I've been tasked to set up a samsung projector with a laptop for use where I work so that a trainer can use it for powerpoint presentation.
The laptop is running Windows Vista.

I've attached the projector using 16 pin cable (as used with flat screen monitors to desktop PCs). i.e. cable attached to "computer in" port.
Switching on the projector and setting it to "computer" mode (as opposed to "video" mode) and then switching on the pc I initially get a display as expected whilst the pc boots up i.e. pre windows screen. The problem is that once the pc boots into windows, there is now display on the projecter. simply just a blue screen. 

Can anyone advice what is wrong? Is this a driver issue on the laptop or something else?

Thanks


----------



## blackbox_ns (Nov 19, 2008)

Look at the projector and see if it is searching for a signal on the computer port. If it is searching, then you need to enable the output on the laptop. This is done by one of teh Function keys (Fn and one of the nuimber keys).

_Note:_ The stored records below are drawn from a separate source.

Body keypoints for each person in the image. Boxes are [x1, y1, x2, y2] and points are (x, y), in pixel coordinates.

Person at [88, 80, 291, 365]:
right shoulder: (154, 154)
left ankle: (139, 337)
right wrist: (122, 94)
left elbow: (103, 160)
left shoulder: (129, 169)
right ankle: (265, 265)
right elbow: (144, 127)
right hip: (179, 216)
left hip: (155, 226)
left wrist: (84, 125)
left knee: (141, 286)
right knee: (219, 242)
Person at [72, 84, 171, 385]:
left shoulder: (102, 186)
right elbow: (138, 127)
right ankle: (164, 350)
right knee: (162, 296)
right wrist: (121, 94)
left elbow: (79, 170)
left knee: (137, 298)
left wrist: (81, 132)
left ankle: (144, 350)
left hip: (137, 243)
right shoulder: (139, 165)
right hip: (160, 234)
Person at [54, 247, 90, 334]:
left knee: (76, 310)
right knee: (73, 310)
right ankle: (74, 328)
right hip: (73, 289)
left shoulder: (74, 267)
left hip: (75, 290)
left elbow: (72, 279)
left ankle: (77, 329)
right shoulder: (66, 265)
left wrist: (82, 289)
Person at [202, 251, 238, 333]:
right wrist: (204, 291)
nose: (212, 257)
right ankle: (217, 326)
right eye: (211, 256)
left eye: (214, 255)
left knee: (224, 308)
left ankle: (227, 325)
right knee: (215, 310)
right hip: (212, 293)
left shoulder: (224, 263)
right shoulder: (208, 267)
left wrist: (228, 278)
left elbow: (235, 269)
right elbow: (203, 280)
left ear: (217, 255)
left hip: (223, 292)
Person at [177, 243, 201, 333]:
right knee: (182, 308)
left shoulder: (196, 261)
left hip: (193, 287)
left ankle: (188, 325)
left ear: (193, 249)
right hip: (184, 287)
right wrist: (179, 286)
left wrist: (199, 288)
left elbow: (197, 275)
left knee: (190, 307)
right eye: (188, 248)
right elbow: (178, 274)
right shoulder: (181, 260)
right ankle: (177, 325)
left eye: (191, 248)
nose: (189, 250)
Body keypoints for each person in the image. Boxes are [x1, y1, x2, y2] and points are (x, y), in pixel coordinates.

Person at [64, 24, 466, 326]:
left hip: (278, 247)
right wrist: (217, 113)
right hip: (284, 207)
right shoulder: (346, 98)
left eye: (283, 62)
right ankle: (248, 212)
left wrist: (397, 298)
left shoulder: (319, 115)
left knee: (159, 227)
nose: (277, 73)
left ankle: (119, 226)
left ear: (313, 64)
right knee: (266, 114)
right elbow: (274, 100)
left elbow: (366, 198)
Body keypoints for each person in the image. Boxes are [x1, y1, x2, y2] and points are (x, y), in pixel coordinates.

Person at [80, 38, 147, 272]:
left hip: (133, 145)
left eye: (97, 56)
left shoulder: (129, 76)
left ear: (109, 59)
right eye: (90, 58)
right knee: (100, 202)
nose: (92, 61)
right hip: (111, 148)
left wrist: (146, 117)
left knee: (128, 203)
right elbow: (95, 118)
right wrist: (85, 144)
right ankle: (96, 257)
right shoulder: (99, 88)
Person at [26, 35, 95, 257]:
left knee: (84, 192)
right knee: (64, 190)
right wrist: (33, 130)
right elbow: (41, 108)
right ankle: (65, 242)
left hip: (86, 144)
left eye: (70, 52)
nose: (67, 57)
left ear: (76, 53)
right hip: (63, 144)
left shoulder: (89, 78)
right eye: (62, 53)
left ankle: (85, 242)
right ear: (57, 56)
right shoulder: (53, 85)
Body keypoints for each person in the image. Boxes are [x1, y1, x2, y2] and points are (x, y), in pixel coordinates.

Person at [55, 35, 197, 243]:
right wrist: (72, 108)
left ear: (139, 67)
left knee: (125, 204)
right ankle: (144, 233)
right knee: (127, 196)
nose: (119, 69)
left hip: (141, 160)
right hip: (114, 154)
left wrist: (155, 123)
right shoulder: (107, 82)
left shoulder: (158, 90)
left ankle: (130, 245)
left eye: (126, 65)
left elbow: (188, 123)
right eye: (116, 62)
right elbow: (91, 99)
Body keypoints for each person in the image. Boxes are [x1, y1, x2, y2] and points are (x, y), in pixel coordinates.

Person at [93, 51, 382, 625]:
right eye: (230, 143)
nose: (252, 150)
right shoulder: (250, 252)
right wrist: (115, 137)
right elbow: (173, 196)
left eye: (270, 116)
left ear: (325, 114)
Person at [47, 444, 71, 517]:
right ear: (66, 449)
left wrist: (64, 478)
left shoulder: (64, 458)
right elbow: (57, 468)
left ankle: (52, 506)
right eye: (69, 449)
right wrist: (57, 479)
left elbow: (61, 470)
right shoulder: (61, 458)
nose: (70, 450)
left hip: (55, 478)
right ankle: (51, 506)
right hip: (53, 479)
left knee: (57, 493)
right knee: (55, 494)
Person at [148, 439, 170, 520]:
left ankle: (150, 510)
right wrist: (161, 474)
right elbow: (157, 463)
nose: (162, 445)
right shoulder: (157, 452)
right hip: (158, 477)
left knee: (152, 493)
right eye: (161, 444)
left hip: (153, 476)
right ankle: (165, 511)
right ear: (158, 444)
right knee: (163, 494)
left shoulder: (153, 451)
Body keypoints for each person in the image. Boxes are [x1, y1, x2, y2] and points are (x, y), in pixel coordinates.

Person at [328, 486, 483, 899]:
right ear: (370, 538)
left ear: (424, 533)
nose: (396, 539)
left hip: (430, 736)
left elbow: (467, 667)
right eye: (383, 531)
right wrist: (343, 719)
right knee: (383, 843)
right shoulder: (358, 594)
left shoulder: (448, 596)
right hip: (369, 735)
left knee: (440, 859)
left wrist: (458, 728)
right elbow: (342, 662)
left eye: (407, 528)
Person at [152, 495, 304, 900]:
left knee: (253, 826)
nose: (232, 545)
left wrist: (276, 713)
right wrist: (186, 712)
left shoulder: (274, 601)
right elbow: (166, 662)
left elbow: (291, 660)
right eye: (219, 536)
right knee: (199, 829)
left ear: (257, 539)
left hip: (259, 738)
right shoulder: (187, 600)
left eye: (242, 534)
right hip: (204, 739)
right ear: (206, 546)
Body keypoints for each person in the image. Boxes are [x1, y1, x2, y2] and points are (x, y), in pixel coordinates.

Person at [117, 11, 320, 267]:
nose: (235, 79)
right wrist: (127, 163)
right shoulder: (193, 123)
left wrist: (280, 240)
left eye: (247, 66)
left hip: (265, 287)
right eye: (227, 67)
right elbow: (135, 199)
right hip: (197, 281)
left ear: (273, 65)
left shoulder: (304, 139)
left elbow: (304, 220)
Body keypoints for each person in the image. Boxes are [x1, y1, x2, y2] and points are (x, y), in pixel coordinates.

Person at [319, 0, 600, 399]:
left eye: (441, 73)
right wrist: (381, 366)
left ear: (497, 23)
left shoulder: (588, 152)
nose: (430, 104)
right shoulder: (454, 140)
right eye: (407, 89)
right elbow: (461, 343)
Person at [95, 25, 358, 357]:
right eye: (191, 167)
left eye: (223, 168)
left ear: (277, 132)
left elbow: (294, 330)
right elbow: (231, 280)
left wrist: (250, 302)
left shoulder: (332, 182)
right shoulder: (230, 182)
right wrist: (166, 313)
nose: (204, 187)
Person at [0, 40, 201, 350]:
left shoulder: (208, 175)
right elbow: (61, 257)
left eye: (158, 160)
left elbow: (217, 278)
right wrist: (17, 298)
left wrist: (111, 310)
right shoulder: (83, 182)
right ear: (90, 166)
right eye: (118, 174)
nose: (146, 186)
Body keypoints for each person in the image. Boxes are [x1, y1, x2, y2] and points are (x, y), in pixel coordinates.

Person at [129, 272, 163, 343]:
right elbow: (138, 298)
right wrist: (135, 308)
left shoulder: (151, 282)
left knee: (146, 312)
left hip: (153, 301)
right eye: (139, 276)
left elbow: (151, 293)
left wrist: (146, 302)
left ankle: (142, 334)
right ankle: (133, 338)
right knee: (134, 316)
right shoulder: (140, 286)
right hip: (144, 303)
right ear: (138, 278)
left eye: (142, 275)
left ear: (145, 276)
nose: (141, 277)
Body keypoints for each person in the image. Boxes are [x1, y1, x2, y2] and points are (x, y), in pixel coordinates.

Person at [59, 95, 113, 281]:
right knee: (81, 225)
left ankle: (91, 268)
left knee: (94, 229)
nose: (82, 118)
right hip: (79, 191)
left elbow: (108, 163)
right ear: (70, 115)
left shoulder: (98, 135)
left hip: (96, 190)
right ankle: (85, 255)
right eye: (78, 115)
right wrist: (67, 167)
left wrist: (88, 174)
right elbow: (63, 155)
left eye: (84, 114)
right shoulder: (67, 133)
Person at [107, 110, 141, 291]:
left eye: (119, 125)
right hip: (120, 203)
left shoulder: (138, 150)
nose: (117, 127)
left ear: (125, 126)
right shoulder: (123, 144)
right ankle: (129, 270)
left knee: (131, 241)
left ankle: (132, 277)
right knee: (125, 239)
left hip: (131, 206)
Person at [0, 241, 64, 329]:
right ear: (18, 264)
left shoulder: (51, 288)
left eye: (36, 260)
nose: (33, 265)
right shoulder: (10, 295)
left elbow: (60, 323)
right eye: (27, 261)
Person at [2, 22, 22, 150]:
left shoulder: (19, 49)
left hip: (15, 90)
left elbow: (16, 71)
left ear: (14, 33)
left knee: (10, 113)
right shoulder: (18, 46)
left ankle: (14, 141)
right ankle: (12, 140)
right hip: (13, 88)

Look at the number keys and find the one with the 2 screens or one labled LCD. You didn't mention the make of the laptop but the number 7 key is common.


----------



## Silencer (Nov 23, 2008)

Boot the computer without the projector attached.

Connect the projector.

If the OS asks for a driver you will need to provide one.

Go to display settings and extend the desktop onto the projector which should show up as the second monitor.

You can then determine which you want as the primary desktop, and which you want as the secondary.


----------